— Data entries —
....
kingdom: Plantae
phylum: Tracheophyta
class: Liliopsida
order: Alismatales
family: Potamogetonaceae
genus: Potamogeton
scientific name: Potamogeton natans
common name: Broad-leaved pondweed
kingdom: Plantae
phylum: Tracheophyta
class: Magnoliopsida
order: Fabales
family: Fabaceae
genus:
....
— STATED GOAL —
Copy each line of the rows above with no changes.

— RIGHT ANSWER —
kingdom: Plantae
phylum: Tracheophyta
class: Liliopsida
order: Alismatales
family: Potamogetonaceae
genus: Potamogeton
scientific name: Potamogeton natans
common name: Broad-leaved pondweed
kingdom: Plantae
phylum: Tracheophyta
class: Magnoliopsida
order: Fabales
family: Fabaceae
genus:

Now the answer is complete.